Commit this sin, and you risk the wrath of your peers — upperclassmen especially.

“It’s so heinous and appalling even to consider that that has ever happened,” junior Anna Heldt said. 

The second deadly sin is a lesser offense: congregating in the area by the conveyor belt. As college students, one would think we all understand the most efficient way to walk to places and keep traffic flowing, but somehow, people always decide the best place to have a conversation is on their way to the exit. Sometimes, a brief conversation on your way to leave is unavoidable, but clogging the traffic flow is inconvenient to others.

Deadly sin three is sitting at an established table you don’t belong to.
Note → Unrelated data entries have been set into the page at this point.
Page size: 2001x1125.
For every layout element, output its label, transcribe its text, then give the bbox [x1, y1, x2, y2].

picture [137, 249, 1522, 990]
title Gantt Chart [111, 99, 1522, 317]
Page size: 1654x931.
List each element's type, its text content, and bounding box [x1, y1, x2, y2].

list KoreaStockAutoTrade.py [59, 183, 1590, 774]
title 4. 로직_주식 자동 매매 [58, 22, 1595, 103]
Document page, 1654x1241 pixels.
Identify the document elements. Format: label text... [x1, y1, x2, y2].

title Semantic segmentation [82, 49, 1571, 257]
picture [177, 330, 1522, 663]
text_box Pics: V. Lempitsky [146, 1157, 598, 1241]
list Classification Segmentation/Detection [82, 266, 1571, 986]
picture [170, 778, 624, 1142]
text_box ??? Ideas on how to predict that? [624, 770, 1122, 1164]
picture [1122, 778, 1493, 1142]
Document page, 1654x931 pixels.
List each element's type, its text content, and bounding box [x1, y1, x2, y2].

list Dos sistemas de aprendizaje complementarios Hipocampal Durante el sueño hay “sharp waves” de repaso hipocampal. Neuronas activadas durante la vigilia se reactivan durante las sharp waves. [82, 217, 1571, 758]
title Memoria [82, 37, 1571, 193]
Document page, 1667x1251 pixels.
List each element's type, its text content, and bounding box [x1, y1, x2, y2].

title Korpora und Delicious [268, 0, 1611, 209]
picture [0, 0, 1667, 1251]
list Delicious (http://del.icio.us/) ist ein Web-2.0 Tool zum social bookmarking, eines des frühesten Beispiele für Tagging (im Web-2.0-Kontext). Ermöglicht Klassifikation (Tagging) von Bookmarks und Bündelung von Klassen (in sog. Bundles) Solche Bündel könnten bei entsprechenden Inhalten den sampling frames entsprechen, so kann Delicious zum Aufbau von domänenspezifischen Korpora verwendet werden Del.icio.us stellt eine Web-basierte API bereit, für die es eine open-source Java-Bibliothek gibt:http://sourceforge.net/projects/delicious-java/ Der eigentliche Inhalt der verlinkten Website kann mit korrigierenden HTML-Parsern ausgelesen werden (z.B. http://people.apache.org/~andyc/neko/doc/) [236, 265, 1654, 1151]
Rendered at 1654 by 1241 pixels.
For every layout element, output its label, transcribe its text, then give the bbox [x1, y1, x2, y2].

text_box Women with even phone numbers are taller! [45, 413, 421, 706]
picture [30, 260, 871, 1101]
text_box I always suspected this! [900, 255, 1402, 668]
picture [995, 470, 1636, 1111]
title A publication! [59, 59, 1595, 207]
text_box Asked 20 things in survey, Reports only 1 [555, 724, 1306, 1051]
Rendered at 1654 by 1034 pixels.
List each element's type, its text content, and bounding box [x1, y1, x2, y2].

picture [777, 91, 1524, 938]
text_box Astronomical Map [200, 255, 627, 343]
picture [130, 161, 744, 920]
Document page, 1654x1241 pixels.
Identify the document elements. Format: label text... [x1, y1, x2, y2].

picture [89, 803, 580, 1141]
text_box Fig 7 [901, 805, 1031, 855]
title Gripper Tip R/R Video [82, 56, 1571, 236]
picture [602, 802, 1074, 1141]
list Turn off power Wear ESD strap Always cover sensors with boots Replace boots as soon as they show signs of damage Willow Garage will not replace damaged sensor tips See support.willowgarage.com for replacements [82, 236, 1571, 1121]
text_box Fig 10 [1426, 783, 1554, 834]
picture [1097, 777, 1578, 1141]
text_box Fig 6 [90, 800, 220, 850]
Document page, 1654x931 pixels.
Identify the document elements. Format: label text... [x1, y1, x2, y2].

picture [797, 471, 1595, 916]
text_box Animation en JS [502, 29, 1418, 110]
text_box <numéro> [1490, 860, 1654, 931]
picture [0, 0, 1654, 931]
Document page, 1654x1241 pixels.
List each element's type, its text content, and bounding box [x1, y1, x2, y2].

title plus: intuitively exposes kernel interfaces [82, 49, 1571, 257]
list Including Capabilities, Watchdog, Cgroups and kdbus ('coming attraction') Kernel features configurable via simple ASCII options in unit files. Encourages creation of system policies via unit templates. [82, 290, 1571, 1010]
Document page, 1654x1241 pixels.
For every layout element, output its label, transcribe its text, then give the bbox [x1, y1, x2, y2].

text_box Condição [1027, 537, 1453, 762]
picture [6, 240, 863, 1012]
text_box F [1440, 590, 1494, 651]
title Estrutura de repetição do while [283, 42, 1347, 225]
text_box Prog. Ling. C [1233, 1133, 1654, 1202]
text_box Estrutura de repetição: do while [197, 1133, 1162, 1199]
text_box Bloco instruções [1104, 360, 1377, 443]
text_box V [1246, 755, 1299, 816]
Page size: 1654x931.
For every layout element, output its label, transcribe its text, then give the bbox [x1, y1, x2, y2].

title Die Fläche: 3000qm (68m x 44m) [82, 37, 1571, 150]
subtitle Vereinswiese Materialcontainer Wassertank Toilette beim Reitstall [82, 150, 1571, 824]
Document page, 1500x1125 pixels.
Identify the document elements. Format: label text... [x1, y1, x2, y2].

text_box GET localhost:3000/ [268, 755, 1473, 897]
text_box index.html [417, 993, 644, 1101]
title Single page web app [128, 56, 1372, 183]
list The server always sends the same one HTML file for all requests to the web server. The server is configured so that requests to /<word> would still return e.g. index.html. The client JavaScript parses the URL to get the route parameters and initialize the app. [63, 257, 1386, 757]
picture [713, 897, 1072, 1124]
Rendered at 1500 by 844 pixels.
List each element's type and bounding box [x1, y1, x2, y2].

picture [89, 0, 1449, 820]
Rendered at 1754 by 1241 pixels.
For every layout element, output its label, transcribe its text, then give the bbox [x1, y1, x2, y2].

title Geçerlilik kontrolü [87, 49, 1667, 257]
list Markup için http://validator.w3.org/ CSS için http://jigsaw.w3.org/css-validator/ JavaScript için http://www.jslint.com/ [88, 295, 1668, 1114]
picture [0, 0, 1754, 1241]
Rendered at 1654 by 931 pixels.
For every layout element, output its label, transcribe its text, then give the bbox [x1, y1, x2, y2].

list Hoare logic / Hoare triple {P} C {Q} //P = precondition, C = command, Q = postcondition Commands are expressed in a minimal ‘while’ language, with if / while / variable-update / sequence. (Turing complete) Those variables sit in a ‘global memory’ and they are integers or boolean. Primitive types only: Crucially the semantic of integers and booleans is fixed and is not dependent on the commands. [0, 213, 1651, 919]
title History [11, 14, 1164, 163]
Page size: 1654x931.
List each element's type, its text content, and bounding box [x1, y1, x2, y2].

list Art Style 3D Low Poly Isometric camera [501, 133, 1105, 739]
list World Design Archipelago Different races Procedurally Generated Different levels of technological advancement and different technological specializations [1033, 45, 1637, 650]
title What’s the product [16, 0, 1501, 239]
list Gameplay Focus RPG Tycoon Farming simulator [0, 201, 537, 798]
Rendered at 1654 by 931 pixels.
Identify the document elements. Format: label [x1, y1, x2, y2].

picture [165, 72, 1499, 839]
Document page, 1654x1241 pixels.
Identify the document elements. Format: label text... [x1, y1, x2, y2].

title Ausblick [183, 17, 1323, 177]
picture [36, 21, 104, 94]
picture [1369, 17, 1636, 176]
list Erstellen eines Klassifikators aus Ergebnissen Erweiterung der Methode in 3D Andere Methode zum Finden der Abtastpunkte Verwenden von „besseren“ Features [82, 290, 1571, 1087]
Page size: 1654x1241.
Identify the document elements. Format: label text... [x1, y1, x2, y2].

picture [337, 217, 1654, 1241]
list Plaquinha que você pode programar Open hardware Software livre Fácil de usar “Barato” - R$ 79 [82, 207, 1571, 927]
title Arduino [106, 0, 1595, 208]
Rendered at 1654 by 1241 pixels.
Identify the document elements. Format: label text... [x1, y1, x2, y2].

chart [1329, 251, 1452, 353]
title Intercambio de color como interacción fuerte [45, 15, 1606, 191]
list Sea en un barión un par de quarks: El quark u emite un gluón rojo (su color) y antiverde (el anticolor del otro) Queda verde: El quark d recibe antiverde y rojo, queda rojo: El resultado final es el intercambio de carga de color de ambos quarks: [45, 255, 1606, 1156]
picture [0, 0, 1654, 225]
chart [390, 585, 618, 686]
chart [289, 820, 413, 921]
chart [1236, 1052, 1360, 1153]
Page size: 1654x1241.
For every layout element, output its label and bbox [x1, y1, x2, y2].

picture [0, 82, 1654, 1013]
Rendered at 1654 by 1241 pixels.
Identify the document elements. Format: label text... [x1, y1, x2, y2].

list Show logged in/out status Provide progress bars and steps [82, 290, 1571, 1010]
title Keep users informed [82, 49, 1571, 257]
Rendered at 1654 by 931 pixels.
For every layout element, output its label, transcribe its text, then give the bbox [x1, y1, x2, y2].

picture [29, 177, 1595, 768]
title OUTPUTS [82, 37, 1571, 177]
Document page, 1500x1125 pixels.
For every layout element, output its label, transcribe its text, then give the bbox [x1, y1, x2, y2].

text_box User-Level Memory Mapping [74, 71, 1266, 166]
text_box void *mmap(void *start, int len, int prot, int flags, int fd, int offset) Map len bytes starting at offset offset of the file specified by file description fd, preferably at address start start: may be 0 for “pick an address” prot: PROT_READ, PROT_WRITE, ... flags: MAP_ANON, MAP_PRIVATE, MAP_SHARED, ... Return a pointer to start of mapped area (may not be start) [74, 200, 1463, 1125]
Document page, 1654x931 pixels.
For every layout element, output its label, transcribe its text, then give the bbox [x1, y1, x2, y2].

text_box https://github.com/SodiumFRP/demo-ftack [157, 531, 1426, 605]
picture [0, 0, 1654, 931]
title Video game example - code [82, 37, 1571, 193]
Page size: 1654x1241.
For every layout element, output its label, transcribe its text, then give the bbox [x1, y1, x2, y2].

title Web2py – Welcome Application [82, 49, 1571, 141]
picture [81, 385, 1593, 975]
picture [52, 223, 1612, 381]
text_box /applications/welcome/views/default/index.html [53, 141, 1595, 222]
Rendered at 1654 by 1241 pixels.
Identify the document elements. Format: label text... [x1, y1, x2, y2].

It’s common that different groups commandeer various tables — Simpson, football, Galloway — but some people never figure out these tables exist, which can lead to a pretty awkward realization at some point during the meal. Most table members won’t mind if someone accidentally sits at their table, but avoiding those established tables is best to save yourself some embarrassment. 

Deadly sin four is making a huge mess. Whether from skyconing or eating like an animal, the Metz staff have to clean up whatever mess you make. The Metz staff work long and hard shifts, and let’s not forget our commitment to self-government as Hillsdale students. Having fun in the dining hall is great, but clean up after yourself. 

The fifth deadly sin concerns the world of Hillsdale relationships: dining hall first dates. Gentlemen, if you want to impress a lady, figure out a way to take her somewhere, anywhere, other than the dining hall. 

“I don’t even think there is such a thing as a Saga date,” junior Jonathan Williams said. “Going to Saga is like, ‘I don’t want to pay.’ Have some creativity.” 

The sixth sin is sitting on the same side of the booth as your boyfriend or girlfriend when you’re the only ones in the booth. It’s fine if you want to enjoy dinner together as a couple. Just realize everyone else in the dining hall wants to enjoy their dinners, too, so keep the PDA to a minimum if only out of respect for your fellow students. 

“I don’t want to see your PDA while I’m having a moment with my double cheeseburger,” said sophomore Cole Timmler. 

And last, but certainly not least, is deadly sin seven: playing the dining hall piano. 

“You are sitting there just trying to enjoy your meal,” Heldt said. “Saga is overstimulating anyway, and all of a sudden, the strains of some overplayed, overemotional sound comes drifting to your ears, and your stomach sinks because you know someone is playing the Saga piano.” 

Many students relax in the dining hall after spending hours in a classroom. Have the decency to allow them that time without bombarding them with music and distracting them from their conversations.

The seven dining hall deadly sins are by no means hard and fast rules of living. Still, avoiding these sins may shorten your time in Purgatorio and even bring your dining hall experience a little closer to an experience of bliss.